Djawanews.com – Setelah dua bulan dikunci (lockdown), per tanggal 8 April 2020 Kota Wuhan kembali dibuka. Hal tersebut disampaikan oleh pemerintah Provinsi Hubei pada Selasa (24/03/2020), waktu setempat. Wuhan mulai memberlakukan lockdown sejak 23 Januari 2020.
Pembukaan lockdown ini didasarkan pada jumlah kasus baru yang terus berkurang. Kalaupun ada (kasus baru), itu biasanya berasal dari pelancong yang kembali dari luar negeri atau atau imported case.
Dari hal tersebut, tidak heran jika masih ada warga yang cemas jika terjadi gelombang kedua. Dilansir CNBC Indonesia (24/03/2020), beberapa kota dan provinsi di China telah mengendurkan status atau tingkat tanggap daruratnya (tingkat dua), namun Wuhan dan Beijing masih berada di tingkat satu (tingkat tanggap darurat tertinggi).

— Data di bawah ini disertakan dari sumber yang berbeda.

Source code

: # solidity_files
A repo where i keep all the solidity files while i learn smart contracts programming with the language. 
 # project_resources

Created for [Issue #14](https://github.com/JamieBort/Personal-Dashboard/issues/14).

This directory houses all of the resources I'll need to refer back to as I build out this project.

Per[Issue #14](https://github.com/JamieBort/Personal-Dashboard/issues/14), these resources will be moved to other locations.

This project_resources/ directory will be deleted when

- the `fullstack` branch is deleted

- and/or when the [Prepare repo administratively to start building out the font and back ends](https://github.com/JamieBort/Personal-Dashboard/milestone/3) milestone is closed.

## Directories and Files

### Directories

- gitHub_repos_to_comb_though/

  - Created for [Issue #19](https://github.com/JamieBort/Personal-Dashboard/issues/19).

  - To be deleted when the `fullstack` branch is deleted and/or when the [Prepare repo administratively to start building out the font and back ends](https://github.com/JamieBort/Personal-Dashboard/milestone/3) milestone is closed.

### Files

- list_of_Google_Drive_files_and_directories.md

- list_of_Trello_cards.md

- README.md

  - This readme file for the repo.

Meski begitu, orang-orang sudah bisa melakukan aktivitas di luar rumah, bahkan di luar Kota Wuhan. Dilansir Xinhua, pemerintah lokal menyatakan bahwa warga Wuhan diizinkan bepergian keluar kota, termasuk keluar Provinsi Hubei.
Izin keluar kota Wuhan tersebut diberikan kepada warga yang memiliki kode kesehatan hijau. Ini adalah tanda bahwa orang tersebut tidak memiliki kontak, baik dengan pasien positif virus corona (Covid-19) maupun dengan orang yang diduga terinfeksi virus tersebut. Lalu, bagaimana dengan yang belum memiliki?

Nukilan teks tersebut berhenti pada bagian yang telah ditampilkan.